Un immeuble centenaire s’élève de 3 étages à Paris

A Paris, un immeuble centenaire de six niveaux grimpe de trois niveaux supplémentaires, grâce à l’association du béton, du métal et du bois.






A première vue, le bâtiment de 20 logements sur cinq niveaux de la rue Mademoiselle, dans le 15e arrondissement de Paris, ne paye pas de mine, avec sa façade sobre sans âge. Pourtant, il s’agirait presque d’une perle rare.

 

Accolé à un immeuble de logements placé en retrait et montant à R+9, la loi Duflot invite à aligner les pignons et il peut donc en principe accueillir trois étages de plus. Une manne au prix du foncier parisien, qui provoque en ce moment un petit boom de la surélévation, à la faveur de la loi Duflot et de la loi Alur (qui facilite les prises de décision), et avec la bénédiction écologique de la ville de Paris. Selon la région, on compte actuellement bien 300 opérations de surélévation en cours. Du jamais vu.

 

 

Acheminement des éléments de façade avec quelques brins d’acacia. ©Olivier Terrones/AGT

 

Une aubaine

 

Le potentiel que représente cet immeuble a été identifié par l’architecte de conception Hervé Richard (Richard Architectes) qui a su convaincre un maître d’ouvrage privé de se lancer dans l’aventure.

 

Selon Olivier Terrones (AGT), architecte d’exécution de cette opération privée, le 74 de la rue Mademoiselle remonte sans doute à la fin de la Grande guerre.

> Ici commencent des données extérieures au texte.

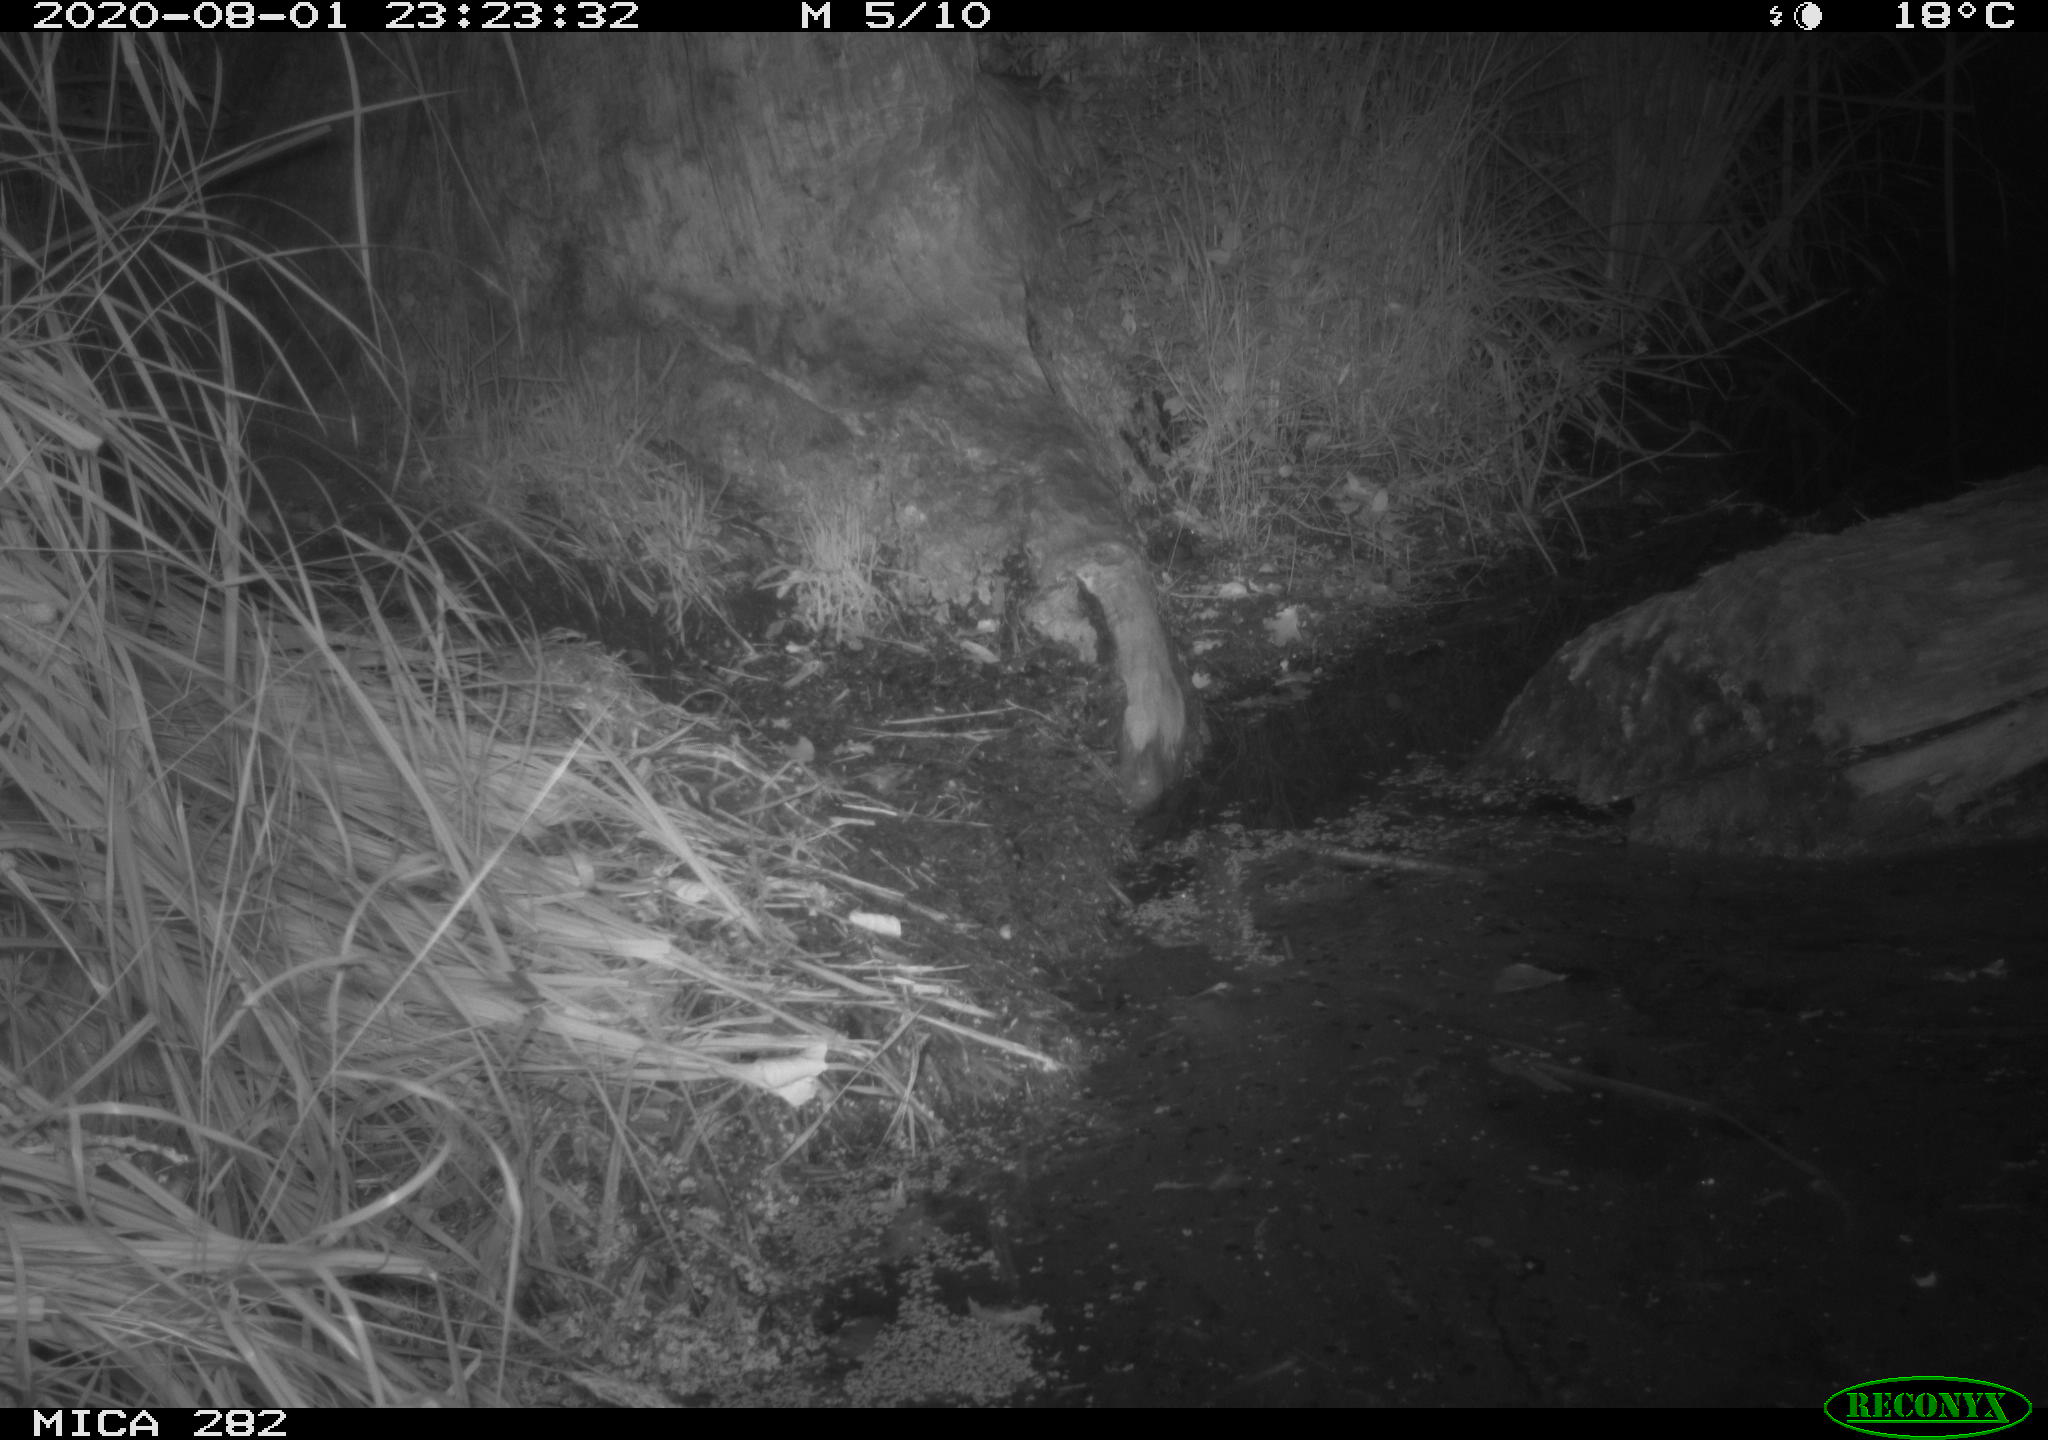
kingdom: Animalia
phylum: Chordata
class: Mammalia
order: Carnivora
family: Canidae
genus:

Il se prête particulièrement bien à ce type de transformation, avec ses murs en briques de 22/33/44 cm en façade, sur murs en pan de bois côté cour, avec planchers à solivage métallique type IAO et auget plâtre.

 

Quant à l’architecte Hervé Richard, il a repéré que le bâtiment est traversé en son centre par deux petites courettes sombres dont le principal avantage sera de permettre le passage d’une descente de charges.

 

S’ajoute un toit existant assez plat et plus facile à évacuer, l’absence de carrières souterraines et surtout cette possibilité d’intervenir sur un immeuble vide en faisant l’économie de coûteux parapluies, à la fois en phase de remplacement de la toiture existante et lors du montage des nouveaux niveaux.

 

 

La mixité à l’état pur : parpaing, acier, bois ©Olivier Terrones/AGT

 

Une intervention qui reste lourde

 

Il y a quand même quelques bémols. Si l’immeuble jouxte un R+9 moderne à l’ouest, côté Est c’est un beau spécimen de l’Art nouveau, qui séduit notamment par ses garde-corps, ce qui n’échappera pas aux ABF.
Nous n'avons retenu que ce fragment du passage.